Zahir has also been sentenced to 10 years of rigorous imprisonment and a fine of Rs100,000 under Section 364 (kidnapping in order to murder) and one year of rigorous imprisonment under Section 342 (wrongful confinement).

“The sentences of imprisonment shall run concurrently and the accused is granted benefit of Section 382(B) [period of detention to be considered while awarding sentence of imprisonment] of the CrPC Criminal Procedure Code].”

The judge wrote in the order that Zahir could appeal against the verdict in the Islamabad High Court within seven days.

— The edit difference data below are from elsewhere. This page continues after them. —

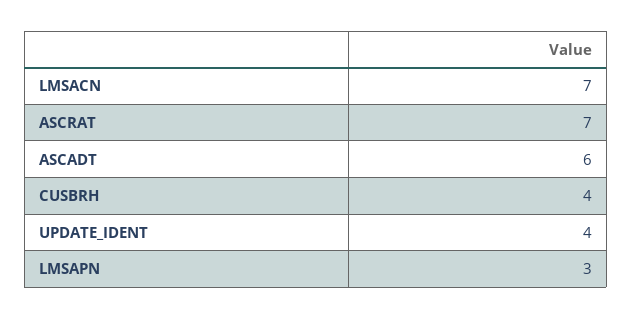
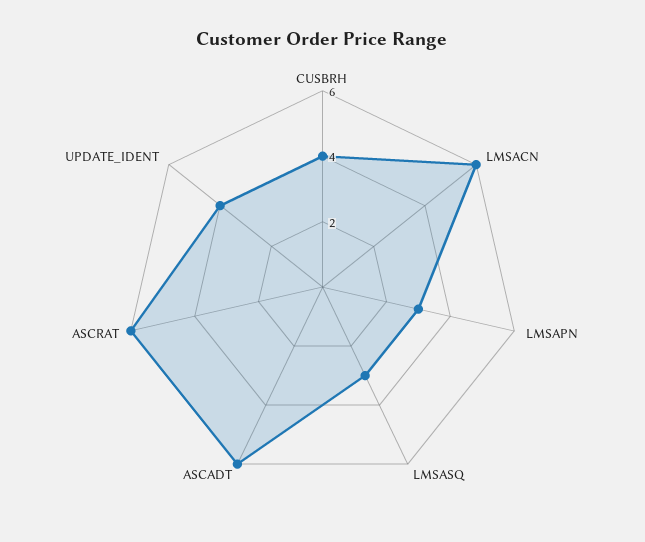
  {
-   "LMSACN": 7,
+   "LMSACN": 6,
-   "ASCRAT": 7,
+   "ASCRAT": 6,
    "ASCADT": 6,
    "CUSBRH": 4,
    "UPDATE_IDENT": 4,
-   "LMSAPN": 3
+   "LMSAPN": 3,
+   "LMSASQ": 3
  }

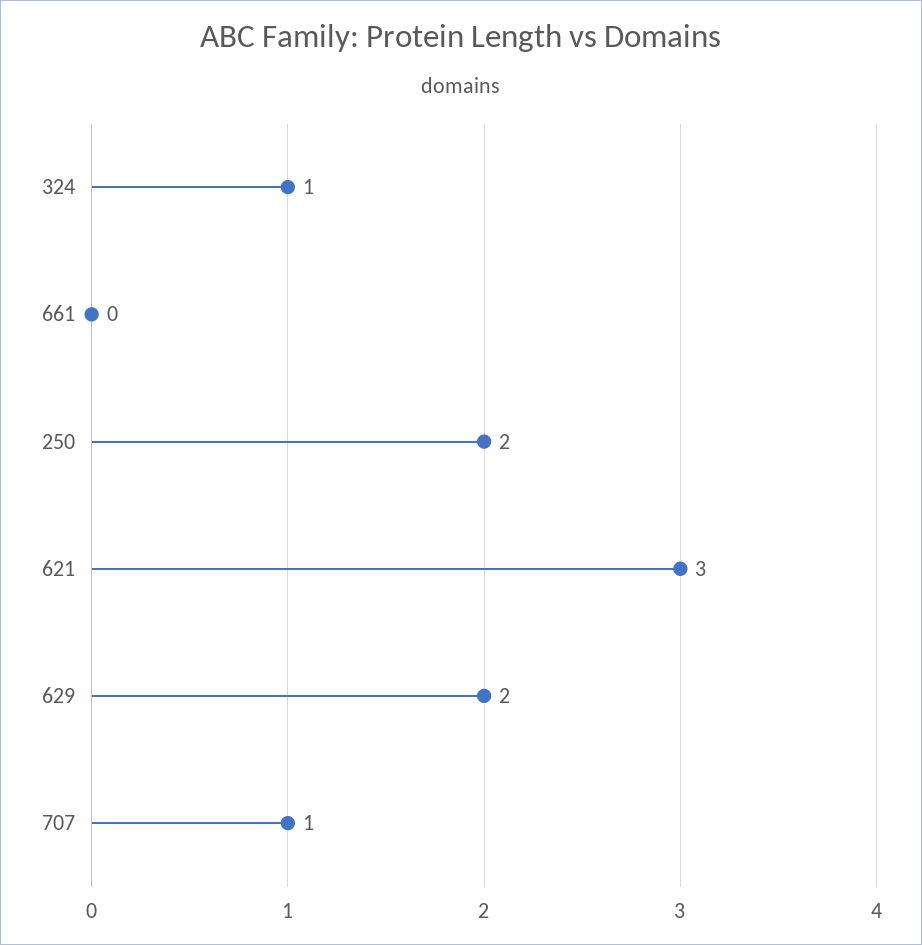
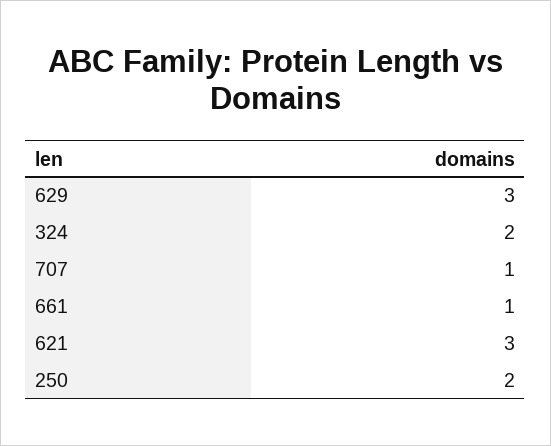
  {
-   "324": 1,
+   "324": 2,
-   "661": 0,
+   "661": 1,
    "250": 2,
    "621": 3,
-   "629": 2,
+   "629": 3,
    "707": 1
  }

Iftikhar and Mohammad Jan were each sentenced to 10 years of rigorous imprisonment and a fine of Rs100,000 for abetting (Section 109), 10 years of rigorous imprisonment and a fine of Rs100,000 for confining a kidnapped person (Section 368), one month of simple imprisonment for omitting information from a public servant (Section 176) and seven years of rigorous imprisonment and a fine of Rs100,000 for concealing a plan to commit an offence punishable with death or life imprisonment (Section 118).

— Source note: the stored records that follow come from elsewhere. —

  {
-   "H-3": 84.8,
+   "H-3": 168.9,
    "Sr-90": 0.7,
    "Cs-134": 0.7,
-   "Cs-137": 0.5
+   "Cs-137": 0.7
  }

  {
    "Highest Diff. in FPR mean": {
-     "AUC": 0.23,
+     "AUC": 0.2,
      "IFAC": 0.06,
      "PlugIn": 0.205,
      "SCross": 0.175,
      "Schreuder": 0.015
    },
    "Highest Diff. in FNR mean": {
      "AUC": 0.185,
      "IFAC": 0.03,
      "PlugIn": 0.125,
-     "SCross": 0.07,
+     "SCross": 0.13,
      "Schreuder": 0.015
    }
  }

Their sentences will also run concurrently as they too were granted the benefit of Section 382(B) of the CrPC.

The court noted that the prosecution had failed to establish its case against the convict’s parents, Tahir Zahoor, Dileep Kumar, Wamiq Riaz, Abdul Haq, Samar Abbas, Jamil Ahmad (the cook) and Amjad Mahmood. “Therefore, they are acquitted of the charges levelled against them.”

The order further read that the medical evidence also supported the prosecution version as the cause of death was the lack of blood supply to the brain due to separation from head from the body.

It added that the prosecution evidence had made it clear that Zahir was found in the room of “occurrence” along with Noor’s body.

The judge noted that Zahir had committed the murder of in his room situated in upper portion of the house with a Swiss knife by separating her head from the body.

The court also said the evidence had further revealed that Zahir kept Noor in his room from July 18, 2021 to July 20, 2021. During this period, she attempted to save her life by making attempts to escape, but she was overpowered by Zahir and subjected to rape.

According to Punjab Forensic Science Agency’s report, seminal material was identified on a vaginal swab from the body of Noor. The DNA profile obtained from sperm fraction matched with that of Zahir.

The court also noted that during the trial proceedings, the state counsel made efforts to have Zahir declared a “mentally disordered” person to save him from legal punishment.

Zahir was medically examined in jail hospital and the medical report was sent to the court. As per medical report, the medical officer of the jail hospital had found the health condition of Zahir as satisfactory.

Victory for justice

Shaukat Mukadam, Noor’s father, said the court’s ruling was a victory for justice.

He added that the entire nation was praying for justice in the case and thanked the media for keeping the case alive. Mukadam, a retired diplomat, said Zahir was given an “exemplary punishment” by the judge.

On July 20, 2021, Noor was brutally beheaded and murdered in Islamabad, sparking outrage across the country. Days later, #JusticeForNoor trended on social media with Prime Minister Imran Khan, Foreign Minister Shah Mahmood Qureshi and others condemning the incident.

On July 25, the Islamabad police arrested Zahir’s parents and their household staff, Iftikhar and Jameel on the charges of hiding evidence and being complicit in the crime.

On August 15, Interior Minister Sheikh Rashid said that the government placed all suspects – including Zahir’s parents – linked to the murder of Noor on the no-fly list to bar them from leaving Pakistan.

On September 11, the police submitted an interim challan in the Noor murder case to the court, according to which the prime suspect, Zahir, had confessed to killing Noor after she refused to marry him.

According to reports, the DNA test also showed the victim was raped before being killed.

Zahir later meandered from his confession, claiming mental disability — which was dismissed by the additional sessions court — and then alleged that Noor was indulging in drugs at his house prior to her death.